Bruce Miller, MD, Behavioural Neurologist at the University of California said creative abilities do not deteriorate as our brains age, art allows for the right and left side of the brain to work cohesively and improves brain health.
Creating art and showing it to proud family and friends boosts the confidence of senior artists. Many who have only begun pursuing artistic endeavours after retirement find their confidence improved after encouragement from their art teachers, family, friends and art peers.
In an art project undertaken at Kolan Gardens Aged Care Service, Lifestyle Therapist Julia De Silva helped a group of residents create some stunning artworks. "The final product was truly amazing and definitely gave the residents a sense of accomplishment and pride every time they or their loved ones pass by an artwork." said Julia
Community and socialisation
New friendships and positive relationships are often formed as seniors join in art or dance classes.
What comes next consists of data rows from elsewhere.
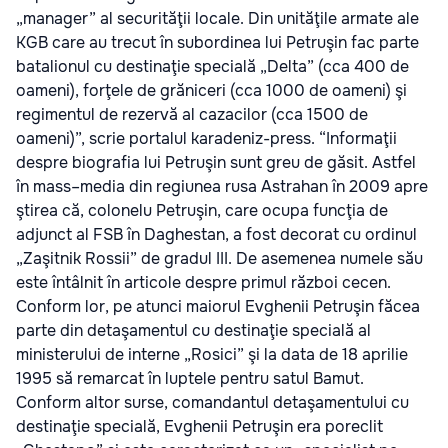
„manager” al securităţii locale. Din unităţile armate ale
KGB care au trecut în subordinea lui Petruşin fac parte
batalionul cu destinaţie specială „Delta” (cca 400 de
oameni), forţele de grăniceri (cca 1000 de oameni) şi
regimentul de rezervă al cazacilor (cca 1500 de
oameni)”, scrie portalul karadeniz-press. “Informaţii
despre biografia lui Petruşin sunt greu de găsit. Astfel
în mass–media din regiunea rusa Astrahan în 2009 apre
ştirea că, colonelu Petruşin, care ocupa funcţia de
adjunct al FSB în Daghestan, a fost decorat cu ordinul
„Zaşitnik Rossii” de gradul III. De asemenea numele său
este întâlnit în articole despre primul război cecen.
Conform lor, pe atunci maiorul Evghenii Petruşin făcea
parte din detaşamentul cu destinaţie specială al
ministerului de interne „Rosici” şi la data de 18 aprilie
1995 să remarcat în luptele pentru satul Bamut.
Conform altor surse, comandantul detaşamentului cu
destinaţie specială, Evghenii Petruşin era poreclit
Art students connect whilst producing their pieces – encouraging and supporting each other along the way. More physical artistic endeavours such as dancing in a safe secure environment encourages connectedness, companionship and promotes feelings of inclusion and attachment.
Dr Robert Wilson a researcher for the Rush Alzheimer’s Disease Centre in Chicago believes this type of social interaction and participation in group activities will improve health, and can slow down the effects of illness, "Humans are very social creatures. We need healthy interactions with others to maintain our health."
So if you’re ready to improve your health in a fun, social way, perhaps now is the time to pick up a paint brush, throw on your dancing shoes, or form a weekly craft group.